Britain set for a bumper bloom – when the bad weather ends
Botanists blame arctic conditions for delayed start to spring
Wednesday 17 February 2010
The bad weather has delayed spring by up to four weeks but when it finally does arrive it will be a stunner, gardeners said yesterday.
Temperatures have been so low for so long that plants that usually start flowering in spring are holding back to avoid being damaged by the Arctic conditions.
But the number of botanical no-shows is stacking up and when spring does arrive, gardeners expect a riot of colour in their borders.
A survey by National Trust gardeners and volunteers has shown that flowering dates have been set back by up to a month, bucking a trend for the earlier flowering seen in recent years.
A national flower count has been carried out by the organisation since 2006 at its Devon and Cornwall properties, but this year it has also looked at its gardens in other parts of the country.
The survey revealed that some species appear to have put off flowering by up to a month and far fewer plants have managed to burst into bloom than this time last year.
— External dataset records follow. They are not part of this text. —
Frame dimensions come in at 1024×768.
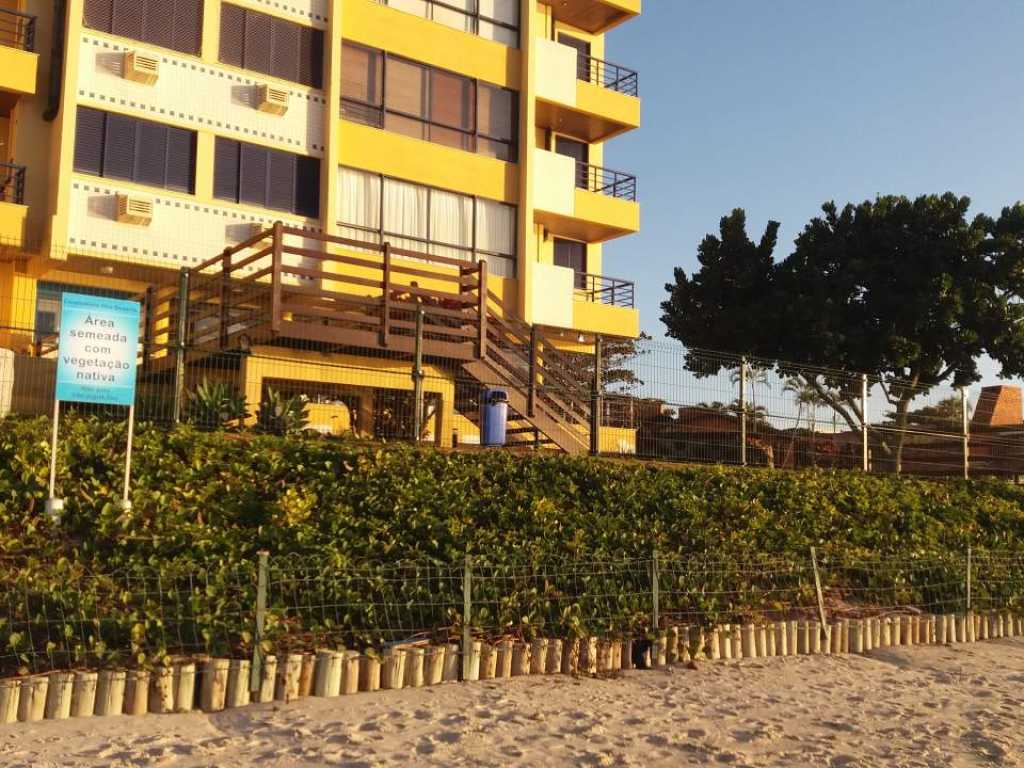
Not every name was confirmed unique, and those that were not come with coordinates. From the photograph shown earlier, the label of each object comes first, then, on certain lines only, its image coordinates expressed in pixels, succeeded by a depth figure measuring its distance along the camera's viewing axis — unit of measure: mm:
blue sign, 11602
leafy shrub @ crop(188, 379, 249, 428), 14953
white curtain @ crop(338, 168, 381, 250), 23281
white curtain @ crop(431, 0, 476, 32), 25461
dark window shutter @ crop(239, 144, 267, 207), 22094
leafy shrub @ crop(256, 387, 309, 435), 15422
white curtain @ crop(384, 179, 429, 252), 23906
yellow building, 18625
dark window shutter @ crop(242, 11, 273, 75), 22453
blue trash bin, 18859
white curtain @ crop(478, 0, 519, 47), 26141
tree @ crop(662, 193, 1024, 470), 32875
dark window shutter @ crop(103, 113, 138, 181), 20500
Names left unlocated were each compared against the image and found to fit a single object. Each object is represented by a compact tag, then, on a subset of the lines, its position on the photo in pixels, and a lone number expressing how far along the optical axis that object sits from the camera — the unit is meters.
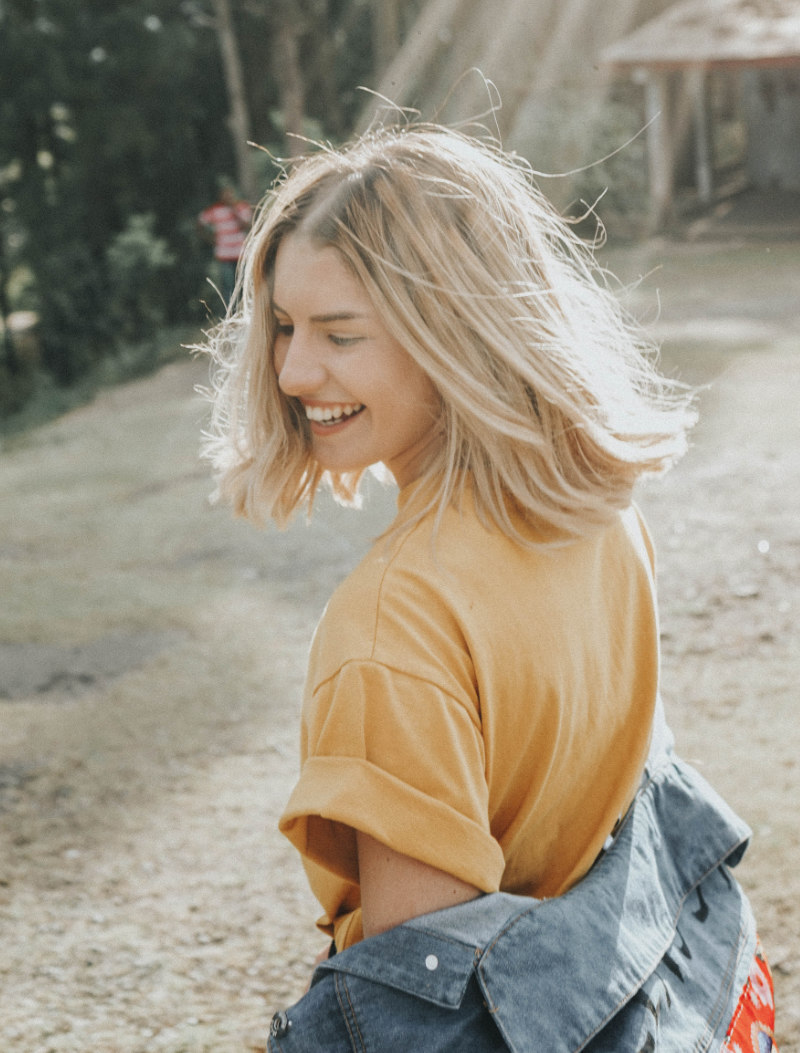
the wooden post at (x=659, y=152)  18.44
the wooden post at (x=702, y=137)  20.22
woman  1.28
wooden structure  17.47
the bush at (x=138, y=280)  18.75
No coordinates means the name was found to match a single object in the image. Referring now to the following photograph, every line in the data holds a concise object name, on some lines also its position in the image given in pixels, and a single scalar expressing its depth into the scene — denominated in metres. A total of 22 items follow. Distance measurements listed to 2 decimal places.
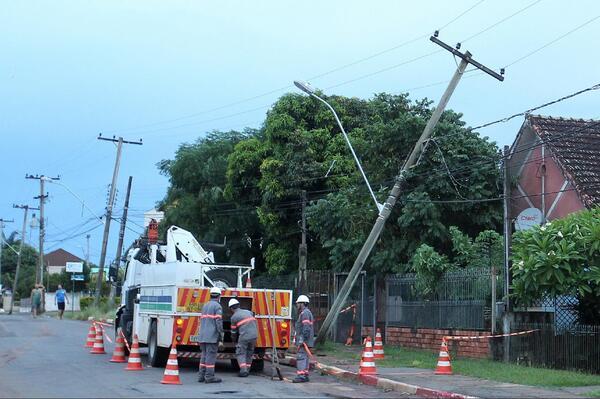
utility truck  16.25
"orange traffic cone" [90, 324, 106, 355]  20.53
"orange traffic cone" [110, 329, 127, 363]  18.36
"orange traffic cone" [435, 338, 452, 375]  16.16
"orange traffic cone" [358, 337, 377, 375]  15.87
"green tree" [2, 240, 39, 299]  91.88
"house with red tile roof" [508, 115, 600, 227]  22.61
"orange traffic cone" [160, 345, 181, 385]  14.03
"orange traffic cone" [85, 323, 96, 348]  21.53
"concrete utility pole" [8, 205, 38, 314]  72.38
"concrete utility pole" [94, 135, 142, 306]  44.16
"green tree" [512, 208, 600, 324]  16.06
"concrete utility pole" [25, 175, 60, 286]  56.63
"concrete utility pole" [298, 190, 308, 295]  24.69
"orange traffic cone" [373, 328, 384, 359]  19.79
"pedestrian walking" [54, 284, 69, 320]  43.12
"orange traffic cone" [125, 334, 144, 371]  16.44
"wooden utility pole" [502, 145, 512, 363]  18.55
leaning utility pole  18.56
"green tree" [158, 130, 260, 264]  36.09
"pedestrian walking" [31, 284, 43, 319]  44.59
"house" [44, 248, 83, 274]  126.00
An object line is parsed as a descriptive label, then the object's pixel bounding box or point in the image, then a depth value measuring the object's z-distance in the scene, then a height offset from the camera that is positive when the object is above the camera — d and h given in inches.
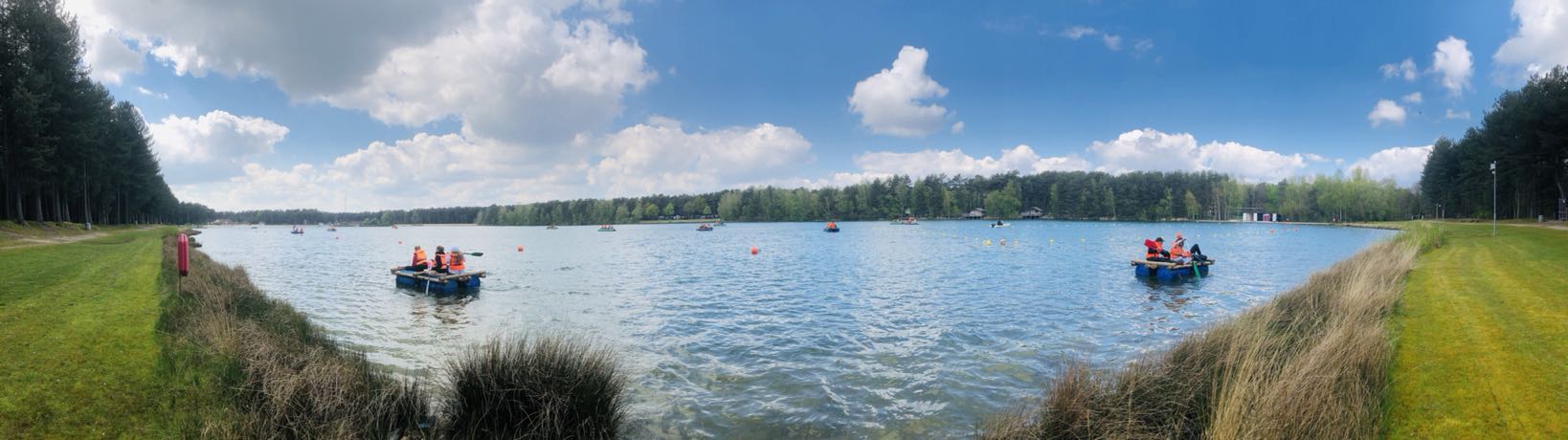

Counts in 12 gardens in Devon and Cornwall revealed that only 1,115 varieties of plants have managed to produce flowers this year compared to 3,335 in the same places two years ago.
Ian Wright, a gardens adviser to the National Trust, said: "This year plants have been held back by around two to four weeks by the cold weather, but once it warms up everything will be blooming at once, rather than over a longer period of time, so we can expect a spectacular spring."
Richard Todd, head gardener at the National Trust's Anglesey Abbey in Lode, Cambridgeshire, said: "Once this latest cold snap has given up, it will all happen in a hurry as there are huge numbers of bulbs and winter flowering shrubs just waiting in the wings ready to go." At Anglesey the snowdrop season usually runs from 18 January to 21 February but it is two to three weeks late this year following almost six weeks of below-average temperatures. Consequently, some snowdrops are expected to still be in bloom in the abbey's garden in the middle of March.
Over the 30 years, according to experts at the Royal Botanic Gardens Kew, in south-west London, the date at which a host of plant species start flowering has advanced dramatically. Among them are wild daffodils, which have flowered 16 days earlier on average than they did in the 1980s, while snowdrops flowered 11 days sooner.